Biden is taking calls with leaders of the country's top allies and appearing on camera, which reflects the inevitability of his ascent to power. Meanwhile, the President is staying behind closed doors, tweeting in wild block capital letters and unleashing a purge of the Pentagon's civilian leadership in what one current defense official called "dictator moves."


And William Cohen, former Secretary of Defense and Republican senator, told CNN's Don Lemon the administration's conduct is "more akin to a dictatorship than a democracy."


The President-elect is reassuring the American people with a composure granted by an election win that Trump's threadbare legal cases baselessly alleging massive voter fraud have little chance of overturning the will of the voters.


The President-elect on Tuesday consciously avoided escalating a confrontation with Trump, who is withholding the access and funding that incoming presidents normally rely on to stand up their administrations.

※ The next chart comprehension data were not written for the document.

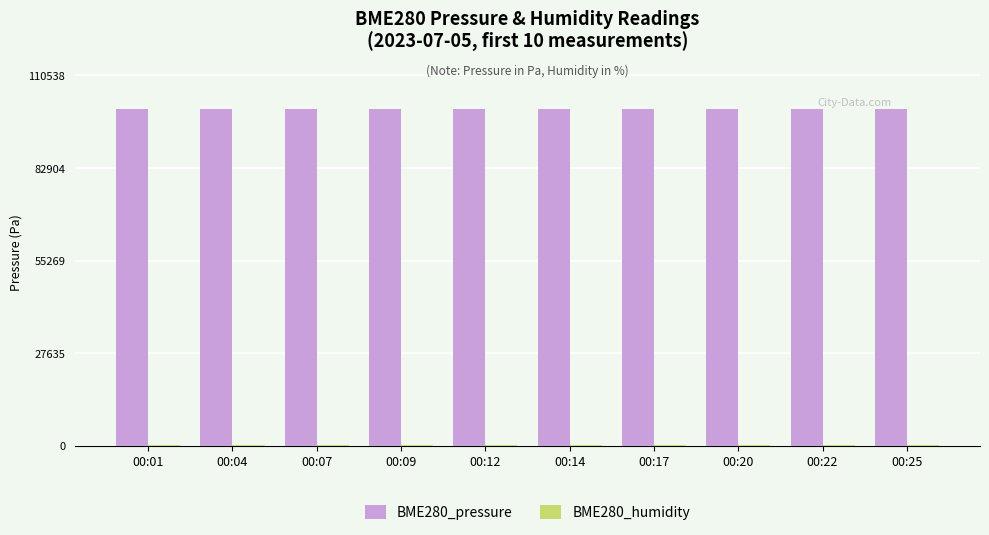

What is the maximum value shown in the chart?

100489.2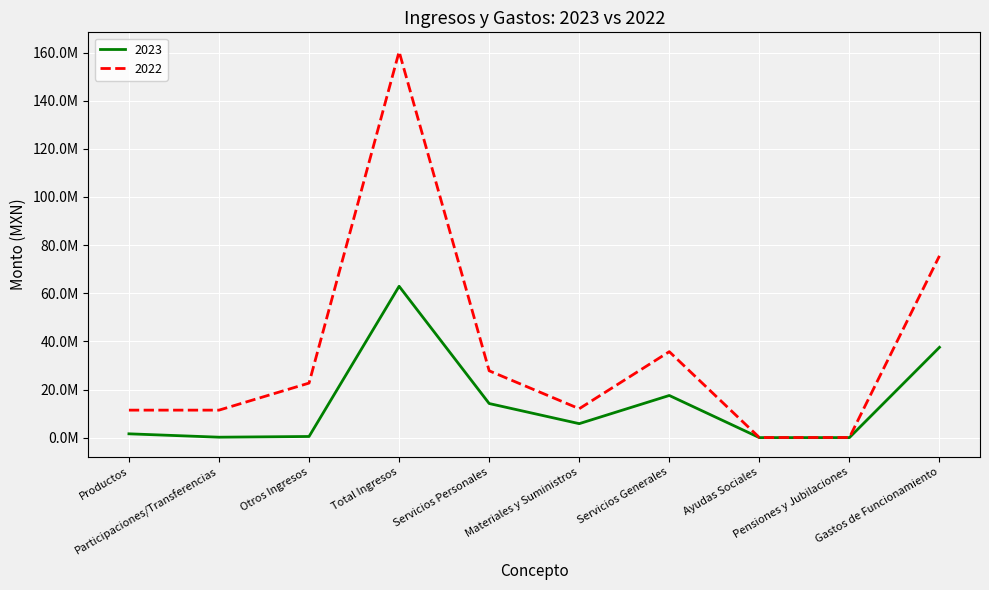

The 2022 series shows 73018.5 at Ayudas Sociales. True or false?

False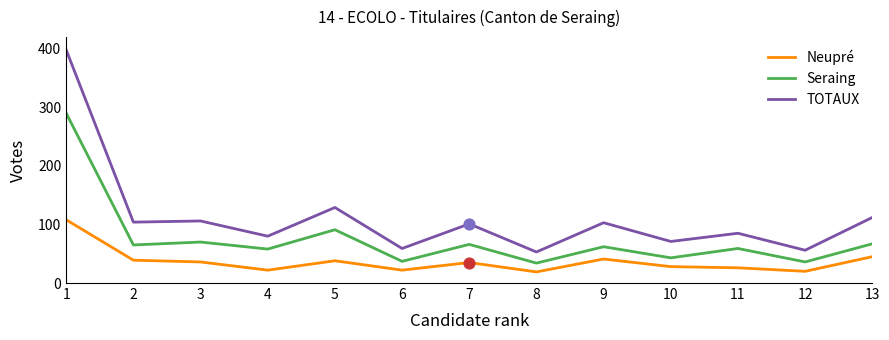

What is the spread (max minus min) of values at 1?

290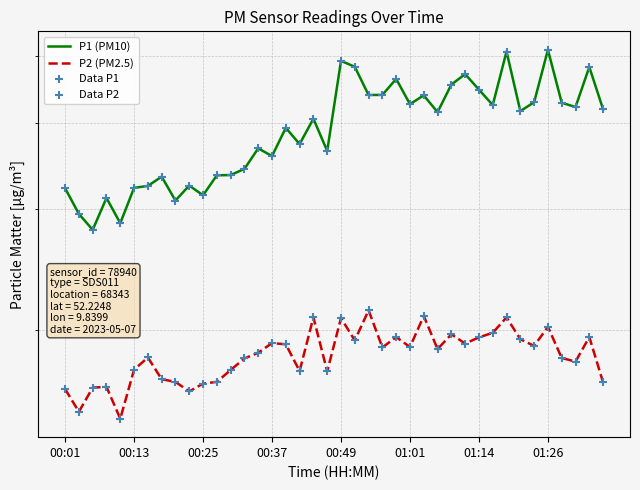

Which series has the widest spread of Y values?

P1 (PM10)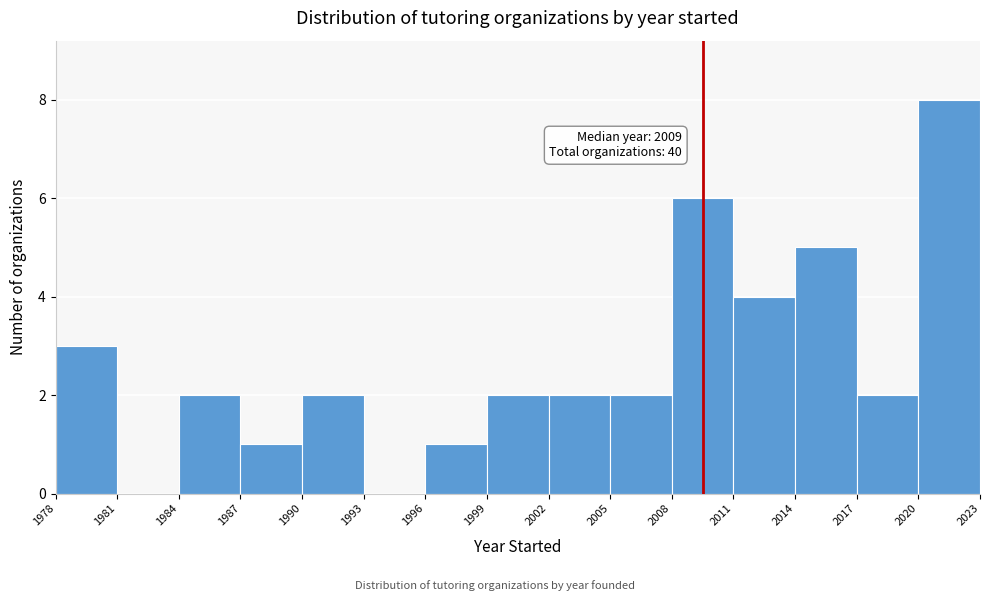

Over which range of the x-axis is the bar tallest?

2020 to 2023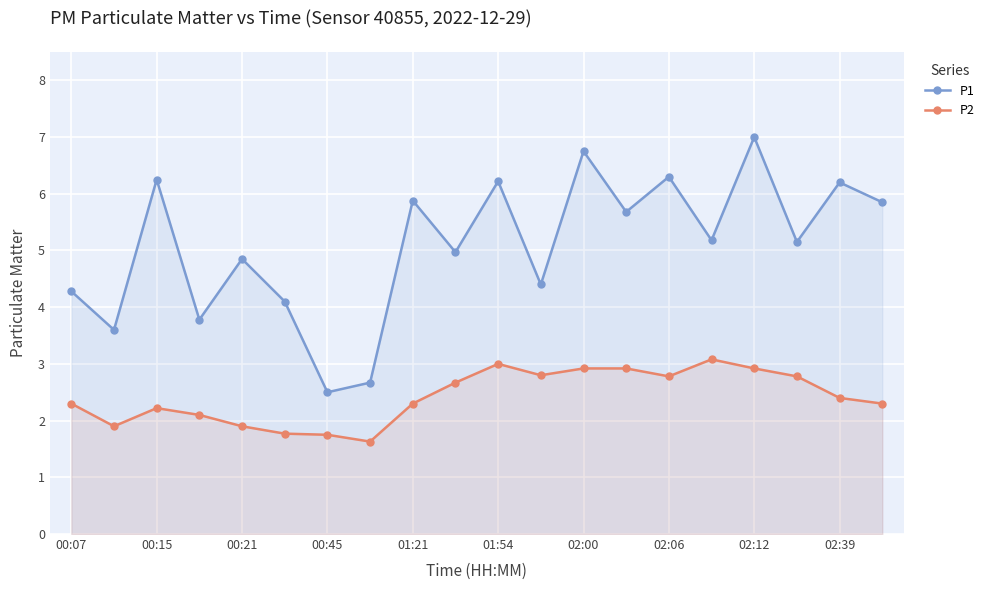

Count the number of categories in the chart.

20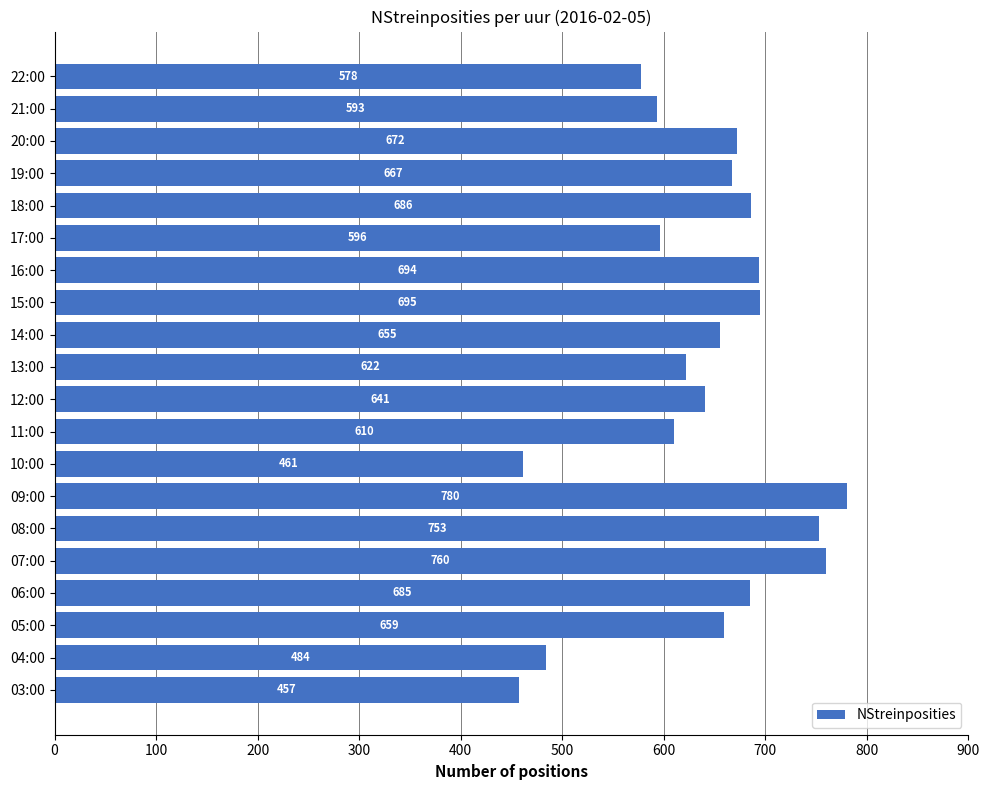

The chart shows a value of 972 at 21:00. True or false?

False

But while Trump will remain President until January 20, an unmistakable symbolic transfer of authority is taking place despite Trump's efforts to deny his successor legitimacy.

"We don't see anything that's slowing us down, quite frankly," Biden said.

The President-elect has already crossed the necessary threshold of 270 electoral votes, according to projections from CNN and other major news outlets and has a chance of matching Trump's 2016 total of 306 electoral votes given his leads in Georgia and Arizona.


And more false accusations and conspiracy theories touted by Trump supporters to claim electoral fraud are dissolving, a day after Attorney General William Barr stepped into the political fray to advise prosecutors to probe major fraud.


The Department of Homeland Security meanwhile pushed back on rumors that ballots were cast on behalf of dead people.


But the Trump team only dug itself deeper into a bizarre parallel universe -- one where the President has already secured a second term -- consistent with the embrace of misinformation and alternative facts that has characterized the last four years.